Aim of the exercise. In the records that follow, find the line with "생 가능성을 크게 줄이는 효과를 볼 수 있습니다."; from there, retype every line exactly through the line with "ensuite de les", which also belongs to the answer.

Records for processing.
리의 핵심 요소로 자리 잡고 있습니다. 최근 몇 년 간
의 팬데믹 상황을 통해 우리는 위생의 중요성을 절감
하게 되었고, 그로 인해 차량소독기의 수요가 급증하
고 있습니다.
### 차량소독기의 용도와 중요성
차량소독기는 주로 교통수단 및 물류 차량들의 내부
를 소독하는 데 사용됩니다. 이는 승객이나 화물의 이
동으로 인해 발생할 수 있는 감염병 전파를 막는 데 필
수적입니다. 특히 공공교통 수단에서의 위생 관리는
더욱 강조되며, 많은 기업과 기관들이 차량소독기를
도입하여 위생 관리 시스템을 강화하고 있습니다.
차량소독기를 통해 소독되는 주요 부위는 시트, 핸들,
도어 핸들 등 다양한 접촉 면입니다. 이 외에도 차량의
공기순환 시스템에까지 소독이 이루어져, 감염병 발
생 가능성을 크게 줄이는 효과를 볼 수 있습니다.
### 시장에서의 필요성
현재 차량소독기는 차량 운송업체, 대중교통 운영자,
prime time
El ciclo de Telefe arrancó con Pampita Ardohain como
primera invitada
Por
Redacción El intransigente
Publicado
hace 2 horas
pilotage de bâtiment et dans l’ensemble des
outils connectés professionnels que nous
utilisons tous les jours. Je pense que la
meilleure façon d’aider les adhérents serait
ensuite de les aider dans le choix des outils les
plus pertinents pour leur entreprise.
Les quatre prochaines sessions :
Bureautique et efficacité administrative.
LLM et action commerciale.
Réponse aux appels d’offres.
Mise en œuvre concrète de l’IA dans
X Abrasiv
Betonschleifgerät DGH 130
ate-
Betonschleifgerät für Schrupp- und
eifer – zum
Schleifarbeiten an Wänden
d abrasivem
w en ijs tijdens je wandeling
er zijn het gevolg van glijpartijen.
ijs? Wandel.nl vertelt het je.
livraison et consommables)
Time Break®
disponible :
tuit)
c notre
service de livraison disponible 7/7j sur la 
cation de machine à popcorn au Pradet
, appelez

Response.
생 가능성을 크게 줄이는 효과를 볼 수 있습니다.
### 시장에서의 필요성
현재 차량소독기는 차량 운송업체, 대중교통 운영자,
prime time
El ciclo de Telefe arrancó con Pampita Ardohain como
primera invitada
Por
Redacción El intransigente
Publicado
hace 2 horas
pilotage de bâtiment et dans l’ensemble des
outils connectés professionnels que nous
utilisons tous les jours. Je pense que la
meilleure façon d’aider les adhérents serait
ensuite de les aider dans le choix des outils les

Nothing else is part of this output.